## EXERCISE DETAILS
Reproduce each line of the following data verbatim, without any alteration.

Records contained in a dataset
++++++++++

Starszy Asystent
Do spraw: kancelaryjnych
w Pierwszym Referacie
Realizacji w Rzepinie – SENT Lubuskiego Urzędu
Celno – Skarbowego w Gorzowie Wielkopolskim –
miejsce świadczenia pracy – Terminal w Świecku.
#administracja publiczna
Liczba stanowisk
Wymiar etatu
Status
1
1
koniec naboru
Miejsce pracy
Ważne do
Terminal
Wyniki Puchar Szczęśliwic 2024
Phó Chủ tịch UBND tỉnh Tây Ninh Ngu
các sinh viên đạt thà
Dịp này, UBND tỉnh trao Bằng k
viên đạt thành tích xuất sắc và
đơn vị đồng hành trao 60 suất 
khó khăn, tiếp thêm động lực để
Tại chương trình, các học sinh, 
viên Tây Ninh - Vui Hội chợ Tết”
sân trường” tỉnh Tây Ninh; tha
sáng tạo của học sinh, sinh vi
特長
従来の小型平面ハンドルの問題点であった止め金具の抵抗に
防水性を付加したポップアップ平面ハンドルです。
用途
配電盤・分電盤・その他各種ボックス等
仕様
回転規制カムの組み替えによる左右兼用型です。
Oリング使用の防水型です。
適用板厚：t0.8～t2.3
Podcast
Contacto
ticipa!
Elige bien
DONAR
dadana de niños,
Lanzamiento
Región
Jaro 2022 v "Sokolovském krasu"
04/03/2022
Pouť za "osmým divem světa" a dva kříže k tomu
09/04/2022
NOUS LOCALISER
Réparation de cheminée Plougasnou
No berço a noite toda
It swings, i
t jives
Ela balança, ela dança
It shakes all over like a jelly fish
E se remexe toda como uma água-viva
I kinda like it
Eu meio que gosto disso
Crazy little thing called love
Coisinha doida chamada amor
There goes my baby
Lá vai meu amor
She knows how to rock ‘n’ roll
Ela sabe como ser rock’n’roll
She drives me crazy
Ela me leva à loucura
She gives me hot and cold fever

++++++++++

## REPLY
Starszy Asystent
Do spraw: kancelaryjnych
w Pierwszym Referacie
Realizacji w Rzepinie – SENT Lubuskiego Urzędu
Celno – Skarbowego w Gorzowie Wielkopolskim –
miejsce świadczenia pracy – Terminal w Świecku.
#administracja publiczna
Liczba stanowisk
Wymiar etatu
Status
1
1
koniec naboru
Miejsce pracy
Ważne do
Terminal
Wyniki Puchar Szczęśliwic 2024
Phó Chủ tịch UBND tỉnh Tây Ninh Ngu
các sinh viên đạt thà
Dịp này, UBND tỉnh trao Bằng k
viên đạt thành tích xuất sắc và
đơn vị đồng hành trao 60 suất 
khó khăn, tiếp thêm động lực để
Tại chương trình, các học sinh, 
viên Tây Ninh - Vui Hội chợ Tết”
sân trường” tỉnh Tây Ninh; tha
sáng tạo của học sinh, sinh vi
特長
従来の小型平面ハンドルの問題点であった止め金具の抵抗に
防水性を付加したポップアップ平面ハンドルです。
用途
配電盤・分電盤・その他各種ボックス等
仕様
回転規制カムの組み替えによる左右兼用型です。
Oリング使用の防水型です。
適用板厚：t0.8～t2.3
Podcast
Contacto
ticipa!
Elige bien
DONAR
dadana de niños,
Lanzamiento
Región
Jaro 2022 v "Sokolovském krasu"
04/03/2022
Pouť za "osmým divem světa" a dva kříže k tomu
09/04/2022
NOUS LOCALISER
Réparation de cheminée Plougasnou
No berço a noite toda
It swings, i
t jives
Ela balança, ela dança
It shakes all over like a jelly fish
E se remexe toda como uma água-viva
I kinda like it
Eu meio que gosto disso
Crazy little thing called love
Coisinha doida chamada amor
There goes my baby
Lá vai meu amor
She knows how to rock ‘n’ roll
Ela sabe como ser rock’n’roll
She drives me crazy
Ela me leva à loucura
She gives me hot and cold fever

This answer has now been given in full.